作業項目 A: 派生活用を説明した本文では、受動活用は語根に何を付加して作るとされていますか。

注意 (a) 不定詞は、能動的にも受動的にも使われます。
注意 (b) 名詞の、āya で終わる与格形は、 不定詞のような意味で使われることが よくあります。
注意 (c) 不定詞は目的を表します。「~するために」と訳せます。
478. 派生活用には、以下のものがあります。
(1) 受動動詞 | (2) 使役動詞 |
(3) 名詞由来動詞 | (4) 願望動詞 |
(5) 強意動詞 |
479. これらが派生活用と呼ばれるのは、 上に列挙した五種類の動詞が単純語根から 派生するものだからです。 その際、語根の意味に、明確に定義できる修正がなされます。
480. 使役動詞を除き、派生動詞は全ての時制・態で活用するわけではありません。
481. 受動活用は、語根に接尾辞 ya を付加して作ります。
482. 接尾辞 ya を付けて受動語基が得られたら、 その語基に能動態か反射態の人称語尾を付けます。
483. 語根に ya をつける方法は三種類あります。
(i) 母音で終わる語根には、そのまま付けます。
(ii) 二重子音で終わる語根の場合、i を介して ya を付けます。 そのとき、この i は延ばされて ī となります。 二重にならないのが普通の子音 (s, h, r) の場合も、 i を介して ya を付けます。
(iii) 子音で終わる語根に、直接 ya を付けることもあります。 その場合、同化規則 (70) に従って、語根の末尾の子音と ya の y とが 同化します。
(iv) 特殊語基に、長い ī を介して ya をつけることもあります。
(i) の例
注意 (a) 母音で終わる語根に ya を付けるとき、 語根の母音はいくらかの変化をします。 特に、a, i, u のときです。
注意 (b) 語根が ā で終わるとき、ya をつけると ā は ī になります。また、語根が i, u で終わるときは、 ī, ū と延ばされます。
語根 | 受動語基 |
---|---|
√dā 与える | dīya 与えられる |
√pā 飲む | pīya 飲まれる |
√dhā 掴む | dhīya 掴まれる |
√ji 勝つ | jīya 負ける |
√ci 積む | cīya 積まれる |
√ku 歌う | kūya 歌われる |
√su 聞く | sūya 聞かれる |
注意 (c) 語根が長い ī, ū で終わるときは、 ī, ū のままです。
語根 | 受動語基 |
---|---|
√bhū なる | bhūya なられる |
√lū 刈る | lūya 刈られる |
√nī 導く | nīya 導かれる |
注意 (d) ya の前の長い母音が短くなり、 代わりに y が重ねられる場合もあります。
語根 | 受動語基 |
---|---|
√nī 導く | nīya または niyya |
√su 聞く | sūya または suyya |
√dā 与える | dīya または diyya |
484. これらの語基に、能動態・反射態の人称語尾を付けます。 たとえば √ji (勝つ), 受動語基 jīya (または jiyya) は 次のようになります。

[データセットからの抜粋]
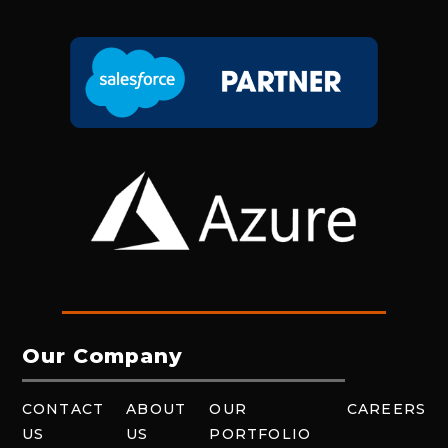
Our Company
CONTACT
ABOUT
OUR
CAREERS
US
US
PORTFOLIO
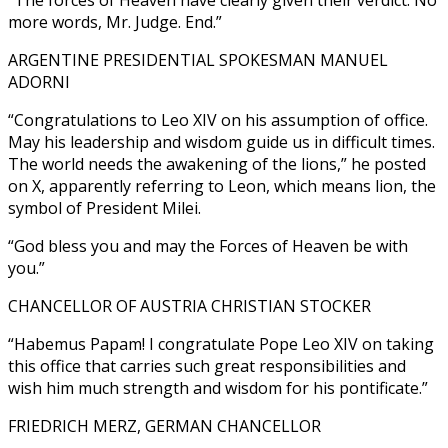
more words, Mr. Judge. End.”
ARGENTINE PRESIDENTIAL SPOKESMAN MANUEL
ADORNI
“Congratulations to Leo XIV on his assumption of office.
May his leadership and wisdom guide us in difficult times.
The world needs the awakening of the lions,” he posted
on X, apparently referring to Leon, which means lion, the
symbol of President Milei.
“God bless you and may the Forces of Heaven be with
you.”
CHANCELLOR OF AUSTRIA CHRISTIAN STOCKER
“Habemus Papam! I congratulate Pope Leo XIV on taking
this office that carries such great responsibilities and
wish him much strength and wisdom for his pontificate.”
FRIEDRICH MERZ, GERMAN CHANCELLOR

作業項目 B: 上のレコードに含まれる行をすべて、一字一句変えずに書き写してください。画像は回答に含めないでください。

記述回答 A: 接尾辞 ya を付加して作ります。

記述回答 B:
Our Company
CONTACT
ABOUT
OUR
CAREERS
US
US
PORTFOLIO
more words, Mr. Judge. End.”
ARGENTINE PRESIDENTIAL SPOKESMAN MANUEL
ADORNI
“Congratulations to Leo XIV on his assumption of office.
May his leadership and wisdom guide us in difficult times.
The world needs the awakening of the lions,” he posted
on X, apparently referring to Leon, which means lion, the
symbol of President Milei.
“God bless you and may the Forces of Heaven be with
you.”
CHANCELLOR OF AUSTRIA CHRISTIAN STOCKER
“Habemus Papam! I congratulate Pope Leo XIV on taking
this office that carries such great responsibilities and
wish him much strength and wisdom for his pontificate.”
FRIEDRICH MERZ, GERMAN CHANCELLOR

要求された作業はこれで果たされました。